Now and then a hint of worry about Doris crossed her mind. For Doris was hurried and excited, and Doris kept out of her way a good deal. Often she suspected that Doris was out with Casper Coulter, for when she questioned her there would be only an evasive answer.

“Con isn’t like herself,” she heard Doris say one day down in the hall, talking to a group of classmates, just as Constance approached the stairs above. Doris’s voice was a carrying one, and the halls had many echoes. “She’s really got religion, I guess. She’s as long-faced and fussy. It’s too bad she couldn’t have waited till after commencement. She’s spoiled no end of good times for me just because she’s getting so straitlaced. She’s actually made Thurlow Wayne think she’s a regular dumbbell. I never knew her to be so before in all the years we’ve been together.”

Constance, stung by the tone and the words both, turned quickly and walked back to her room, her eyes full of sudden hurt. Doris! Her friend! Oh, what was the matter with everything? And it had all started with Easter Sunday and the pearls. No, it had started with the shabby stranger with the searching eyes and the radiant face.

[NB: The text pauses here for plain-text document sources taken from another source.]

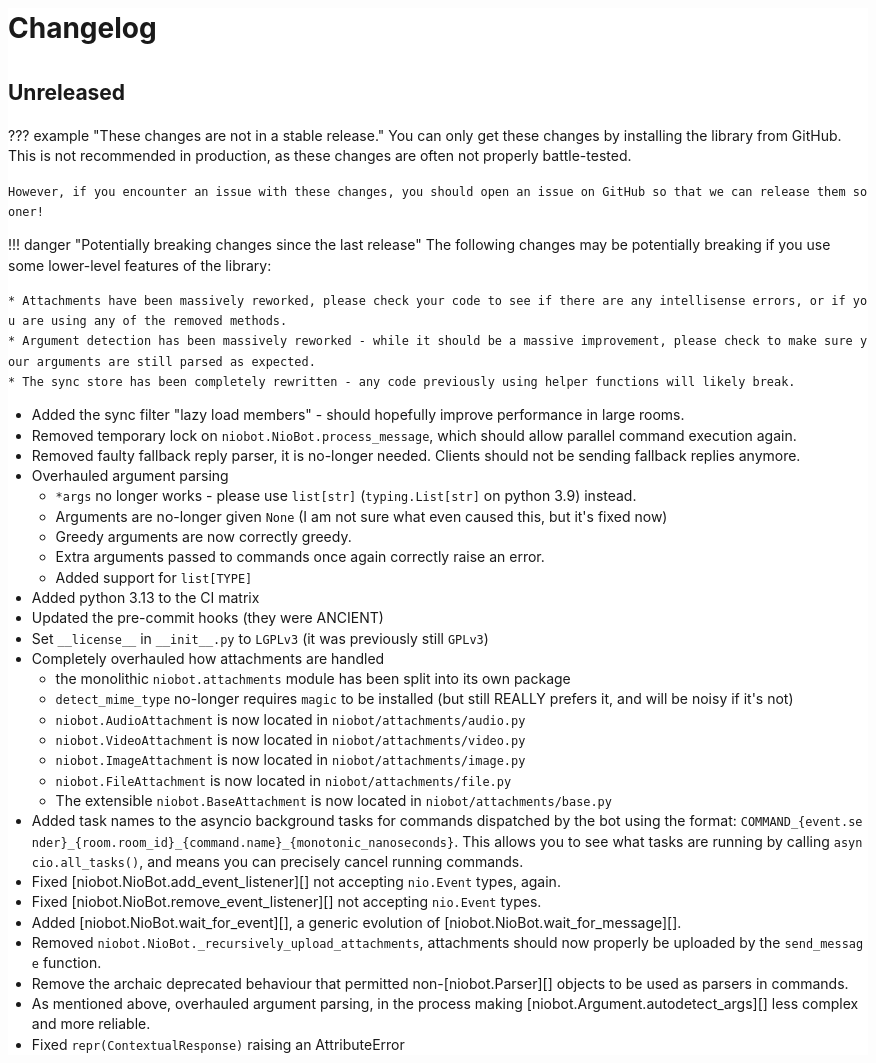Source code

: # Changelog

## Unreleased

??? example "These changes are not in a stable release."
    You can only get these changes by installing the library from GitHub. This is not recommended in production, as these changes
    are often not properly battle-tested.

    However, if you encounter an issue with these changes, you should open an issue on GitHub so that we can release them sooner!

!!! danger "Potentially breaking changes since the last release"
    The following changes may be potentially breaking if you use some lower-level features of the library:

    * Attachments have been massively reworked, please check your code to see if there are any intellisense errors, or if you are using any of the removed methods.
    * Argument detection has been massively reworked - while it should be a massive improvement, please check to make sure your arguments are still parsed as expected.
    * The sync store has been completely rewritten - any code previously using helper functions will likely break.

* Added the sync filter "lazy load members" - should hopefully improve performance in large rooms.
* Removed temporary lock on `niobot.NioBot.process_message`, which should allow parallel command execution again.
* Removed faulty fallback reply parser, it is no-longer needed. Clients should not be sending fallback replies anymore.
* Overhauled argument parsing
  * `*args` no longer works - please use `list[str]` (`typing.List[str]` on python 3.9) instead.
  * Arguments are no-longer given `None` (I am not sure what even caused this, but it's fixed now)
  * Greedy arguments are now correctly greedy.
  * Extra arguments passed to commands once again correctly raise an error.
  * Added support for `list[TYPE]`
* Added python 3.13 to the CI matrix
* Updated the pre-commit hooks (they were ANCIENT)
* Set `__license__` in `__init__.py` to `LGPLv3` (it was previously still `GPLv3`)
* Completely overhauled how attachments are handled
  * the monolithic `niobot.attachments` module has been split into its own package
  * `detect_mime_type` no-longer requires `magic` to be installed (but still REALLY prefers it, and will be noisy if it's not)
  * `niobot.AudioAttachment` is now located in `niobot/attachments/audio.py`
  * `niobot.VideoAttachment` is now located in `niobot/attachments/video.py`
  * `niobot.ImageAttachment` is now located in `niobot/attachments/image.py`
  * `niobot.FileAttachment` is now located in `niobot/attachments/file.py`
  * The extensible `niobot.BaseAttachment` is now located in `niobot/attachments/base.py`
* Added task names to the asyncio background tasks for commands dispatched by the bot using the format:
`COMMAND_{event.sender}_{room.room_id}_{command.name}_{monotonic_nanoseconds}`. This allows you to see what tasks are
running by calling `asyncio.all_tasks()`, and means you can precisely cancel running commands.
* Fixed [niobot.NioBot.add_event_listener][] not accepting `nio.Event` types, again.
* Fixed [niobot.NioBot.remove_event_listener][] not accepting `nio.Event` types.
* Added [niobot.NioBot.wait_for_event][], a generic evolution of [niobot.NioBot.wait_for_message][].
* Removed `niobot.NioBot._recursively_upload_attachments`, attachments should now properly be uploaded by the
`send_message` function.
* Remove the archaic deprecated behaviour that permitted non-[niobot.Parser][] objects to be used as parsers in commands.
* As mentioned above, overhauled argument parsing, in the process making [niobot.Argument.autodetect_args][]
less complex and more reliable.
* Fixed `repr(ContextualResponse)` raising an AttributeError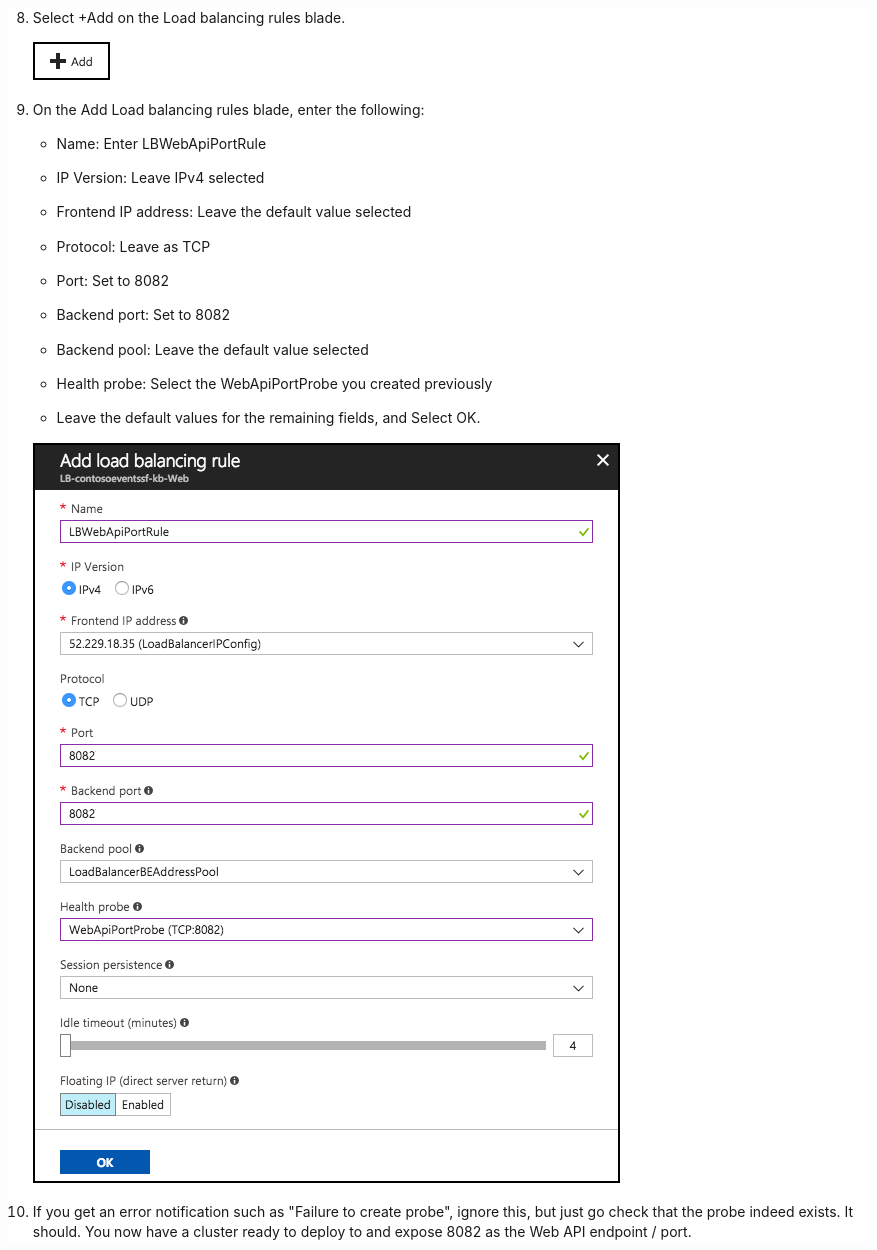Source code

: 8.  Select +Add on the Load balancing rules blade.

    ![Screenshot of an Add button.](images/Setup/image48.png "Add button")

9.  On the Add Load balancing rules blade, enter the following:

    -   Name: Enter LBWebApiPortRule

    -   IP Version: Leave IPv4 selected

    -   Frontend IP address: Leave the default value selected

    -   Protocol: Leave as TCP

    -   Port: Set to 8082

    -   Backend port: Set to 8082

    -   Backend pool: Leave the default value selected

    -   Health probe: Select the WebApiPortProbe you created previously

    -   Leave the default values for the remaining fields, and Select OK.

    ![Fields on the Add load balancing rule blade are set to the previously defined settings.](images/Setup/image51.png "Add load balancing rule blade")

10. If you get an error notification such as "Failure to create probe", ignore this, but just go check that the probe indeed exists. It should. You now have a cluster ready to deploy to and expose 8082 as the Web API endpoint / port.
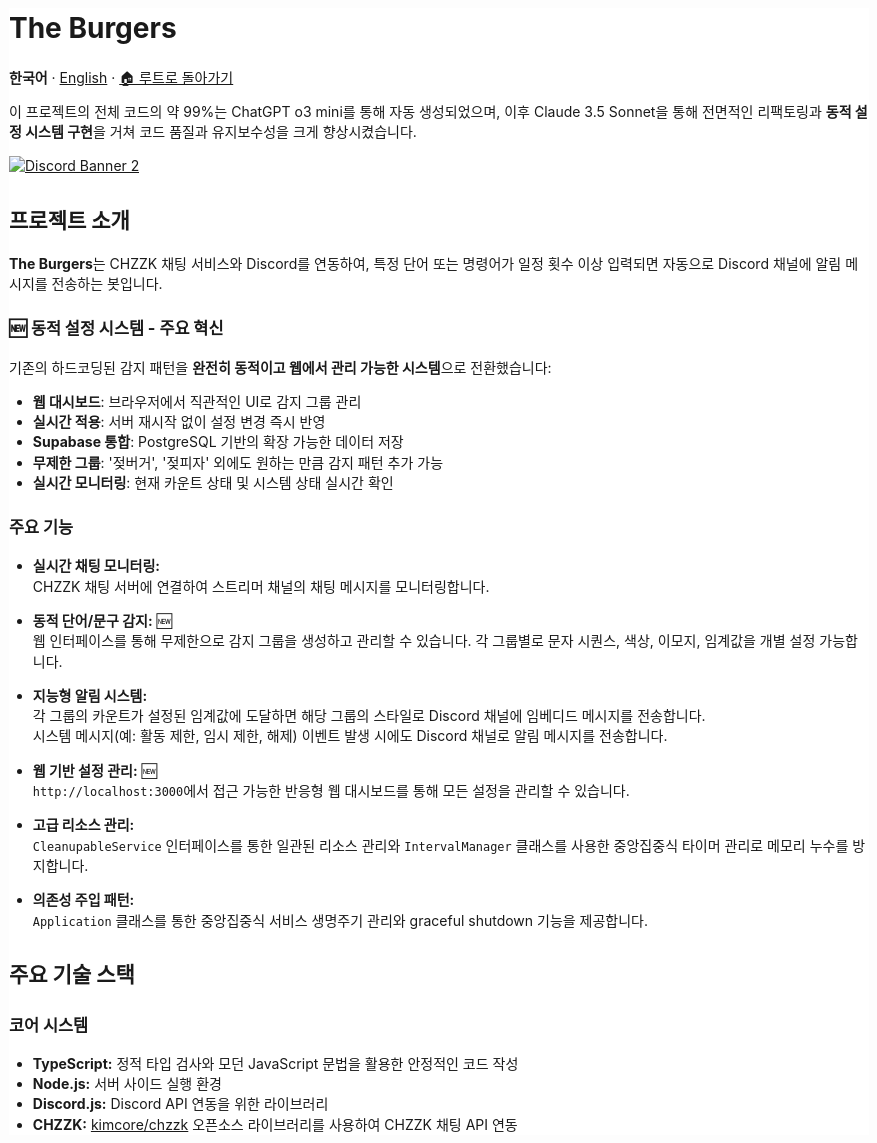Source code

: # The Burgers

**한국어** · [English](./README.en.md) · [🏠 루트로 돌아가기](../README.md)

이 프로젝트의 전체 코드의 약 99%는 ChatGPT o3 mini를 통해 자동 생성되었으며, 이후 Claude 3.5 Sonnet을 통해 전면적인 리팩토링과 **동적 설정 시스템 구현**을 거쳐 코드 품질과 유지보수성을 크게 향상시켰습니다.  

<a href="https://discord.gg/kV8Jy3zT">
  <img src="https://discord.com/api/guilds/1006888359249055814/widget.png?style=banner2" alt="Discord Banner 2" />
</a>

## 프로젝트 소개

**The Burgers**는 CHZZK 채팅 서비스와 Discord를 연동하여, 특정 단어 또는 명령어가 일정 횟수 이상 입력되면 자동으로 Discord 채널에 알림 메시지를 전송하는 봇입니다.  

### 🆕 **동적 설정 시스템** - 주요 혁신

기존의 하드코딩된 감지 패턴을 **완전히 동적이고 웹에서 관리 가능한 시스템**으로 전환했습니다:

- **웹 대시보드**: 브라우저에서 직관적인 UI로 감지 그룹 관리
- **실시간 적용**: 서버 재시작 없이 설정 변경 즉시 반영
- **Supabase 통합**: PostgreSQL 기반의 확장 가능한 데이터 저장
- **무제한 그룹**: '젖버거', '젖피자' 외에도 원하는 만큼 감지 패턴 추가 가능
- **실시간 모니터링**: 현재 카운트 상태 및 시스템 상태 실시간 확인

### 주요 기능

- **실시간 채팅 모니터링:**  
  CHZZK 채팅 서버에 연결하여 스트리머 채널의 채팅 메시지를 모니터링합니다.
  
- **동적 단어/문구 감지:** 🆕  
  웹 인터페이스를 통해 무제한으로 감지 그룹을 생성하고 관리할 수 있습니다. 각 그룹별로 문자 시퀀스, 색상, 이모지, 임계값을 개별 설정 가능합니다.
  
- **지능형 알림 시스템:**  
  각 그룹의 카운트가 설정된 임계값에 도달하면 해당 그룹의 스타일로 Discord 채널에 임베디드 메시지를 전송합니다.  
  시스템 메시지(예: 활동 제한, 임시 제한, 해제) 이벤트 발생 시에도 Discord 채널로 알림 메시지를 전송합니다.
  
- **웹 기반 설정 관리:** 🆕  
  `http://localhost:3000`에서 접근 가능한 반응형 웹 대시보드를 통해 모든 설정을 관리할 수 있습니다.
  
- **고급 리소스 관리:**  
  `CleanupableService` 인터페이스를 통한 일관된 리소스 관리와 `IntervalManager` 클래스를 사용한 중앙집중식 타이머 관리로 메모리 누수를 방지합니다.

- **의존성 주입 패턴:**  
  `Application` 클래스를 통한 중앙집중식 서비스 생명주기 관리와 graceful shutdown 기능을 제공합니다.

## 주요 기술 스택

### 코어 시스템
- **TypeScript:** 정적 타입 검사와 모던 JavaScript 문법을 활용한 안정적인 코드 작성
- **Node.js:** 서버 사이드 실행 환경
- **Discord.js:** Discord API 연동을 위한 라이브러리
- **CHZZK:** [kimcore/chzzk](https://github.com/kimcore/chzzk) 오픈소스 라이브러리를 사용하여 CHZZK 채팅 API 연동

She stood looking out of the window and far away over the campus till suddenly she heard Doris’s voice ring out again, in a greeting, and there was a lilt in her tone that made Constance lean over the windowsill and look down. Who was it that had stirred Doris’s voice to that joyous note?

She looked and saw it was Casper Coulter again, and her heart sank. Was Doris really interested in him after all her protestations to the contrary? Oh, she ought to try to do something to stop that intimacy. Only yesterday she had heard some of the girls telling how drunk he had been at a weekend party some of them had attended in one of the suburbs.

She watched them an instant, the trouble growing in her eyes. The young man took Doris’s hands possessively in his own and held them longer than was necessary. He looked deep into her eyes.